- Task to complete: Search the data for lines holding the word "translate". State how many there are, and nothing else.
== Data shown ==
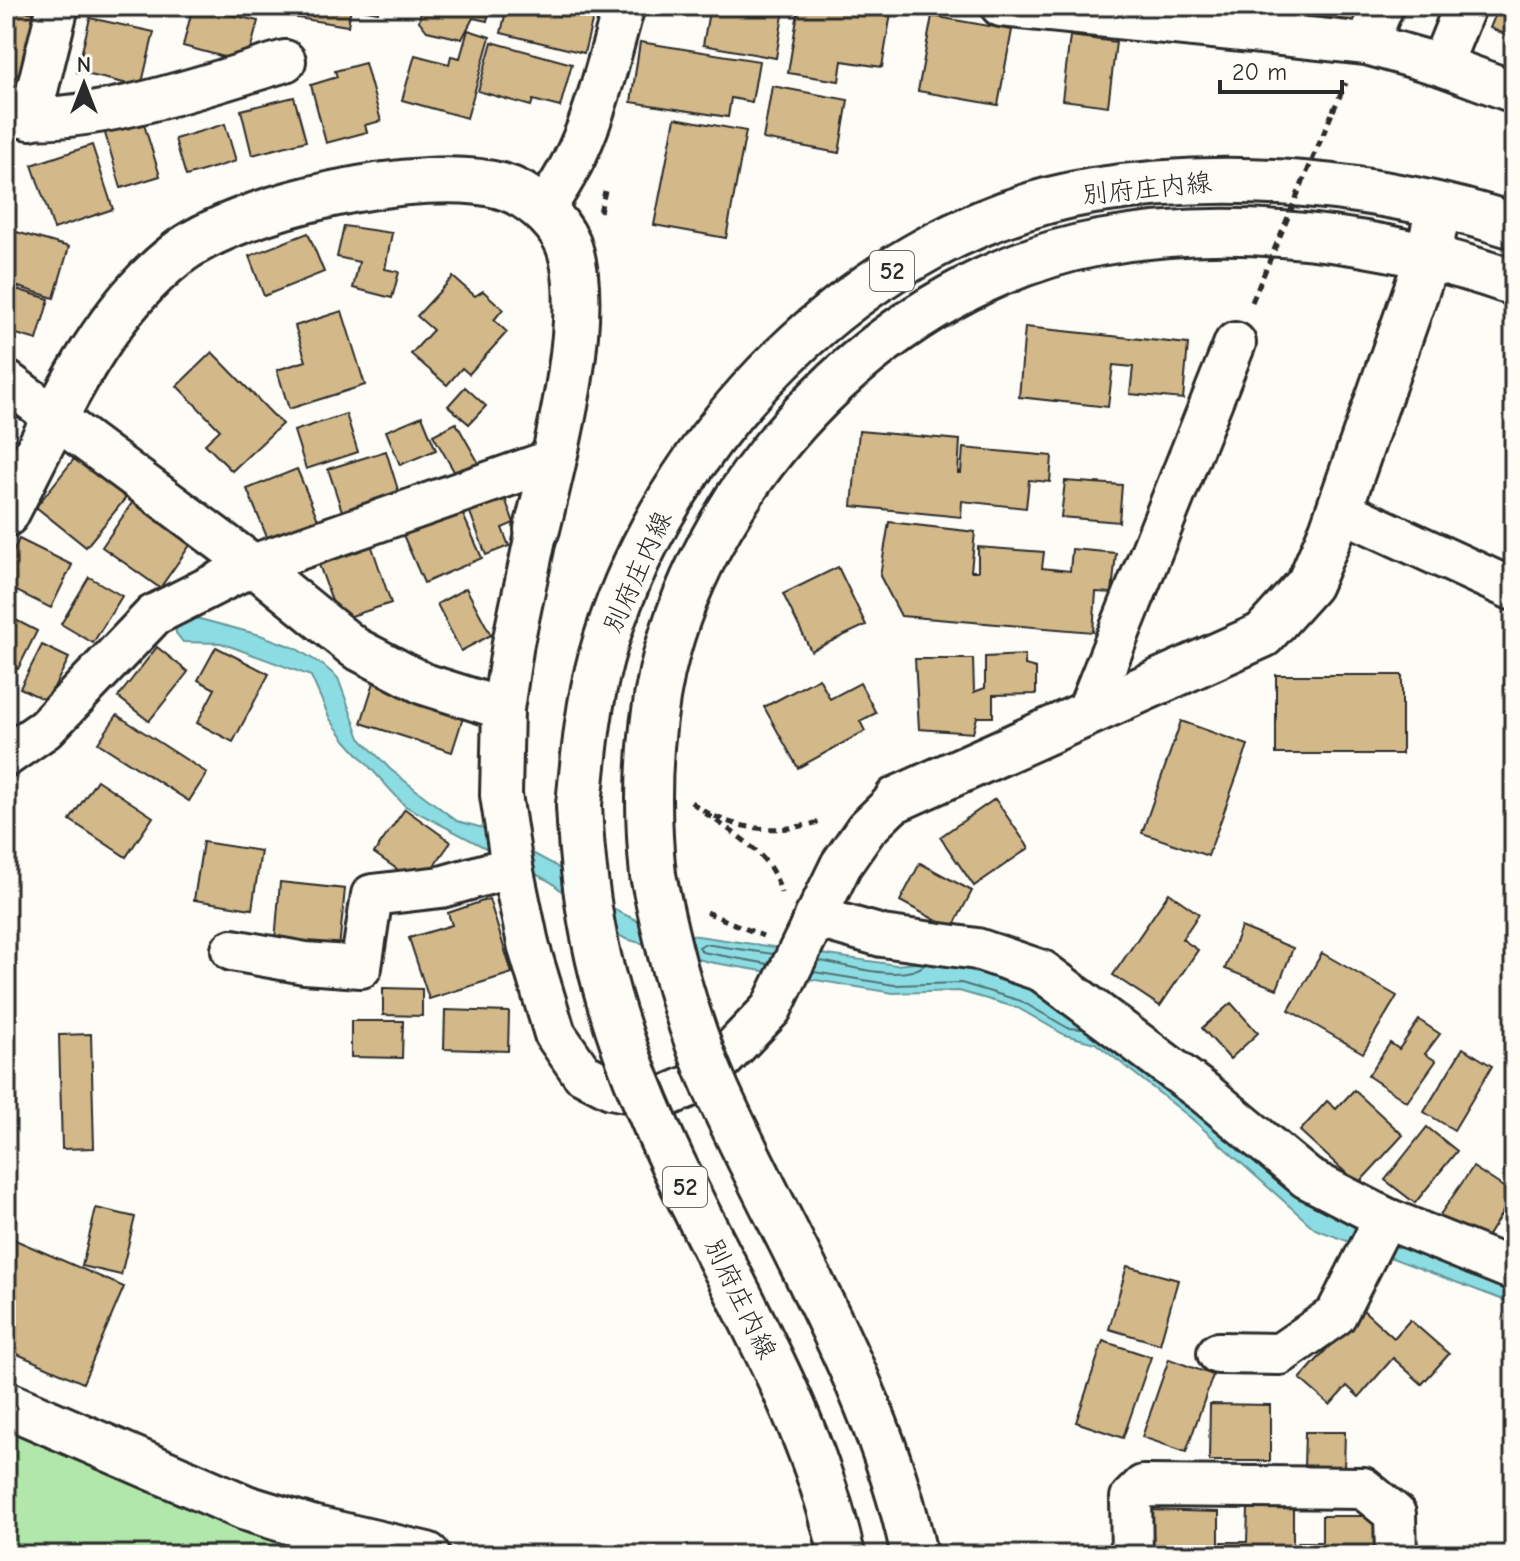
<svg xmlns="http://www.w3.org/2000/svg" width="1520" height="1561" font-family="'Comic Neue','Klee One',sans-serif">
<rect width="100%" height="100%" fill="#fdfcf7"/>
<filter id="ink" filterUnits="userSpaceOnUse"><feTurbulence type="fractalNoise" baseFrequency=".0125" numOctaves="2"/><feDisplacementMap in="SourceGraphic" scale="16" xChannelSelector="R" yChannelSelector="G"/><feConvolveMatrix kernelMatrix="1 2 1 2 8 2 1 2 1" color-interpolation-filters="sRGB"/></filter>
<g filter="url(#ink)">
<path fill="#b1e7aa" stroke="#6e896a" stroke-width="2" d="M6,1404l382,151h-382z"/>
<path fill="#8cdde3" stroke="#659699" stroke-width="2" d="M192,617l68,18 35,13 29,18 14,12 22,60 30,31 30,24 37,28 30,8 36,19 30,16 64,47 40,19 239,35 20,-2 9,-8 109,26 209,161 67,62 204,81v19l-199,-75 -124,-111 -71,-56 -25,-19 -30,-8 -47,-27 -59,-17 -66,2 -184,-31 -83,-23 -22,-12 -53,-45 -146,-76 -59,-65 -16,-22 -19,-43 -90,-33 -38,-1 -7,-9 -1,-11z"/>
<g fill="none" stroke-linecap="round" stroke-linejoin="round">
<g stroke="#527275" stroke-width="2">
<path d="M819,961c29,4 83,23 107,3"/>
<path d="M768,964l-66,-12 -3,-5 5,-3 69,10"/>
<path d="M814,972l80,13 67,-2 60,18 47,27 14,1"/>
</g>
</g>
<g fill="#d3b889" stroke="#2b2b2b" stroke-width="2">
<path d="M6,6l31,8 -15,62 -16,-4z"/>
<path d="M193,6l65,15 -11,42 -64,-17z"/>
<path d="M299,6h80l-1,6 -27,-5 -3,19 -51,-8z"/>
<path d="M422,6h68l-3,15 -14,-3 -11,21 -35,-8 -8,-10z"/>
<path d="M507,6h89l-12,47 -83,-20z"/>
<path d="M710,6l74,3 -8,49 -73,-13z"/>
<path d="M799,6h50l42,7 -9,54 -40,-6 -3,20 -51,-8z"/>
<path d="M1309,6h55l-5,22 -35,-6 2,-10z"/>
<path d="M1499,6h15v32l-24,-10z"/>
<path d="M932,16l80,14 -14,75 -80,-14z"/>
<path d="M90,18l64,14 -13,55 -64,-15z"/>
<path d="M468,30l22,7 -23,81 -65,-18 13,-45 34,9 2,-8 9,2z"/>
<path d="M1070,36l46,6 -8,64 -46,-6z"/>
<path d="M492,42l80,22 -12,43 -27,-7 -2,6 -53,-15z"/>
<path d="M640,42l119,19 -7,41 -21,-4 -3,19 -97,-15z"/>
<path d="M365,63l16,58 -16,4 2,7 -41,11 -15,-58 26,-8 -2,-6z"/>
<path d="M772,86l76,14 -9,53 -76,-14z"/>
<path d="M294,97l12,44 -54,14 -11,-45z"/>
<path d="M142,118l18,58 -39,12 -17,-58z"/>
<path d="M675,118l71,13 -20,107 -72,-13z"/>
<path d="M225,124l11,37 -50,15 -11,-37z"/>
<path d="M92,145l21,64 -59,20 -22,-64z"/>
<path d="M344,226l48,7 -7,36 14,3 -7,26 -39,-10 6,-26 -22,-5z"/>
<path d="M6,229l63,18 -15,51 -48,-15z"/>
<path d="M308,233l16,39 -60,24 -15,-40z"/>
<path d="M453,277l22,19 8,-5 20,18 -9,11 13,12 -38,42 -7,-6 -15,17 -36,-31 22,-24 -16,-14z"/>
<path d="M6,286l43,13 -12,41 -31,-9z"/>
<path d="M342,311l23,74 -76,24 -12,-39 29,-9 -11,-35z"/>
<path d="M1025,327l163,17 -5,55 -53,-5 3,-27 -20,-2 -5,42 -89,-10z"/>
<path d="M212,352l70,72 -50,47 -27,-27 15,-14 -43,-44z"/>
<path d="M465,387l21,19 -17,18 -21,-18z"/>
<path d="M346,414l12,38 -52,17 -12,-38z"/>
<path d="M422,416l14,34 -36,15 -14,-34z"/>
<path d="M456,423l25,44 -22,13 -26,-45z"/>
<path d="M859,431l101,9 -2,33h3l2,-25 89,8 -2,26 -21,-2 -3,28 -64,-7 -1,16 -109,-11z"/>
<path d="M386,451l13,42 -57,18 -14,-42z"/>
<path d="M78,454l51,40 -43,53 -50,-40z"/>
<path d="M297,469l22,53 -50,20 -22,-53z"/>
<path d="M1065,481l57,4 -3,37 -58,-5z"/>
<path d="M503,493l11,30 -12,5 7,18 -23,9 -18,-48z"/>
<path d="M136,497l59,41 -35,50 -58,-41z"/>
<path d="M461,510l21,48 -58,25 -21,-48z"/>
<path d="M889,522l86,10 -4,39h7v-24l66,5 -2,16 28,3 2,-22 44,4 -4,40 -16,-1 -3,40 -192,-16 -21,-40z"/>
<path d="M19,539l53,26 -21,43 -45,-22v-20z"/>
<path d="M370,541l21,62 -52,17 -22,-61z"/>
<path d="M838,567l28,58 -55,26 -28,-57z"/>
<path d="M89,577l33,19 -29,47 -32,-19z"/>
<path d="M466,588l25,47 -30,16 -24,-47z"/>
<path d="M6,615l31,16 -19,38 -12,-6z"/>
<path d="M42,645l27,13 -22,43 -27,-13z"/>
<path d="M157,647l31,25 -39,49 -31,-24z"/>
<path d="M216,647l53,27 -36,68 -36,-19 18,-34 -17,-9z"/>
<path d="M1025,655v10l11,3v26l-43,1v22h-16l-4,16 -54,-4 -4,-70h58l1,33 11,-4v-31z"/>
<rect x="1276" y="675" width="126" height="79"/>
<path d="M819,678l11,21 30,-16 16,30 -16,8 5,10 -67,37 -34,-61z"/>
<path d="M375,679l91,29 -14,44 -91,-29z"/>
<path d="M117,715l90,58 -18,28 -91,-58z"/>
<path d="M1181,721l67,24 -40,111 -66,-23z"/>
<path d="M97,780l56,37 -27,40 -56,-37z"/>
<path d="M995,799l34,49 -55,38 -34,-49z"/>
<path d="M405,809l46,33 -31,43 -46,-32z"/>
<path d="M203,842l58,9 -9,58 -58,-9z"/>
<path d="M920,863l52,28 -20,38 -52,-28z"/>
<path d="M280,882l65,7 -6,59 -64,-7z"/>
<path d="M1169,893l30,21 -17,25 16,11 -38,56 -47,-31z"/>
<path d="M489,899l23,74 -83,26 -20,-61 43,-13 -4,-12z"/>
<path d="M1241,927l52,21 -16,41 -52,-20z"/>
<path d="M1322,953l75,43 -34,57 -74,-43z"/>
<path d="M383,988l39,1v27l-39,-1z"/>
<path d="M1231,1003l27,30 -28,26 -28,-31z"/>
<path d="M445,1010l64,2 -1,39 -64,-2z"/>
<path d="M1419,1020l21,14 -15,20 11,7 -29,41 -39,-26 22,-33 9,6z"/>
<path d="M351,1021h52l-1,37 -51,-1z"/>
<path d="M91,1034l3,114 -32,1 -3,-114z"/>
<path d="M1463,1048l29,18 -38,64 -30,-18z"/>
<path d="M1354,1090l49,45 -45,49 -58,-53 27,-30 9,8z"/>
<path d="M1427,1127l30,24 -42,52 -30,-23z"/>
<path d="M1473,1167l41,27 -34,54 -43,-29z"/>
<path d="M96,1208l39,9 -14,58 -39,-9z"/>
<path d="M6,1236l118,51 -41,96 -77,-34z"/>
<path d="M1127,1266l51,14 -18,64 -51,-15z"/>
<path d="M1362,1309l32,29 16,-18 39,34 -27,30 -29,-26 -34,39 -12,-11 -17,19 -30,-26z"/>
<path d="M1103,1341l48,16 -28,81 -47,-16z"/>
<path d="M1169,1359l44,16 -27,77 -44,-15z"/>
<path d="M1210,1404l60,1v56h-61z"/>
<path d="M1305,1432h40l-1,38 -40,-2z"/>
<path d="M1248,1508h45v47h-71v-13h25z"/>
<path d="M1147,1510l72,2v43h-73z"/>
<path d="M1322,1516h59v39h-83v-13h24z"/>
</g>
<g fill="none" stroke-linecap="round" stroke-linejoin="round">
<defs>
<g id="minor">
<path d="M1001,6l366,38 74,21 73,27"/>
<path d="M1367,44l16,-38"/>
<path d="M1441,65l24,-59"/>
<path d="M6,115c77,14 203,-31 279,-54"/>
<path d="M30,119l28,-113"/>
<path d="M543,209c47,-60 60,-131 81,-203"/>
<path d="M6,381l247,184 102,83 69,36 79,25"/>
<path d="M1340,510l174,80"/>
<path d="M537,529l-24,114 -10,66 -2,86 11,72 17,81 26,86 27,39 29,15 51,10 40,-17 69,-72 70,-144 25,-36 31,-30"/>
<path d="M1086,715l149,-372"/>
<path d="M6,756l39,-27 109,-114 99,-50 300,-105"/>
<path d="M815,917l67,19 95,13 65,22 164,123 101,84 78,40 129,52"/>
<path d="M232,950l73,13 56,4 11,-72 69,-8 71,-20"/>
<path d="M1218,1353l62,1 56,-39 49,-97"/>
<path d="M1132,1555l-1,-57 12,-12 220,2 32,26 1,41"/>
</g>
<g id="tertiary">
<path d="M6,514c47,-89 89,-196 171,-260 63,-49 246,-89 324,-68 26,7 56,32 67,58 26,66 -14,216 -31,285"/>
<path d="M897,799l366,-164 46,-51 23,-54 96,-273 11,-51"/>
<path d="M6,1404l240,104 65,20 116,27"/>
</g>
<g id="primary">
<path d="M579,805c5,-50 9,-99 22,-147 59,-218 264,-430 492,-467 140,-22 286,-8 421,35"/>
<path d="M653,875c-7,-69 -6,-134 9,-203 46,-201 232,-392 437,-429 136,-25 286,-6 415,40"/>
</g>
</defs>
<use href="#minor" stroke="#2b2b2b" stroke-width="46"/>
<use href="#tertiary" stroke="#2b2b2b" stroke-width="50"/>
<use href="#primary" stroke="#2b2b2b" stroke-width="50"/>
<g stroke="#2b2b2b" stroke-width="5" stroke-dasharray="8 6" stroke-linecap="butt">
<path d="M1333,111l13,-28"/>
<path d="M600,212l5,-21"/>
<path d="M691,802c38,29 86,33 131,19"/>
<path d="M705,813c31,22 67,41 76,80"/>
<path d="M706,912l57,24"/>
</g>
<use href="#minor" stroke="#fdfcf7" stroke-width="40"/>
<use href="#tertiary" stroke="#fdfcf7" stroke-width="44"/>
<use href="#primary" stroke="#fdfcf7" stroke-width="44"/>
<defs>
<g id="primary-bridge">
<path d="M579,805c5,111 24,196 68,300 62,150 160,289 195,450"/>
<path d="M653,875c15,74 33,146 64,216 69,152 163,299 197,464"/>
</g>
</defs>
<use href="#primary-bridge" stroke="#2b2b2b" stroke-width="50" stroke-linecap="butt"/>
<path stroke="#2b2b2b" stroke-width="5" stroke-dasharray="8 6" stroke-linecap="butt" d="M1252,302l81,-191"/>
<use href="#primary-bridge" stroke="#fdfcf7" stroke-width="44"/>
</g>
</g>
<g text-anchor="middle" dominant-baseline="central" stroke-width="7" stroke-linejoin="round" paint-order="stroke">
<g fill="#fdfcf7" stroke="#6a6a68" stroke-width="2">
<rect x="870" y="251" width="44" height="40" rx="6"/>
<rect x="663" y="1167" width="44" height="40" rx="6"/>
</g>
<g font-size="24" font-weight="bold" fill="#2b2b2b">
<text x="892" y="271">52</text>
<text x="685" y="1187">52</text>
</g>
<g font-size="26" fill="#2b2b2b" stroke="#fdfcf7">
<text transform="translate(1147 189) rotate(-6)">別府庄内線</text>
<text transform="translate(638 572) rotate(-66)">別府庄内線</text>
<text transform="translate(740 1299) rotate(64)">別府庄内線</text>
</g>
</g>
<rect width="1520" height="1561" fill="none" stroke="#fdfcf7" stroke-width="32"/>
<rect x="16" y="16" width="1488" height="1529" fill="none" stroke="#2b2b2b" stroke-width="3" filter="url(#ink)"/>
<g transform="translate(84 84)" stroke="#fdfcf7" stroke-width="6" paint-order="stroke">
<path d="M0-6L14 30L0 20L-14 30Z" fill="#2b2b2b"/>
<text y="-12" font-size="22" font-weight="bold" text-anchor="middle" fill="#2b2b2b">N</text>
</g>
<path d="M1220 80v12h122v-12" fill="none" stroke="#2b2b2b" stroke-width="4"/>
<text x="1232" y="80" font-size="24" fill="#2b2b2b" stroke="#fdfcf7" stroke-width="6" paint-order="stroke">20 m</text>
</svg>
===
- Exercise result: 4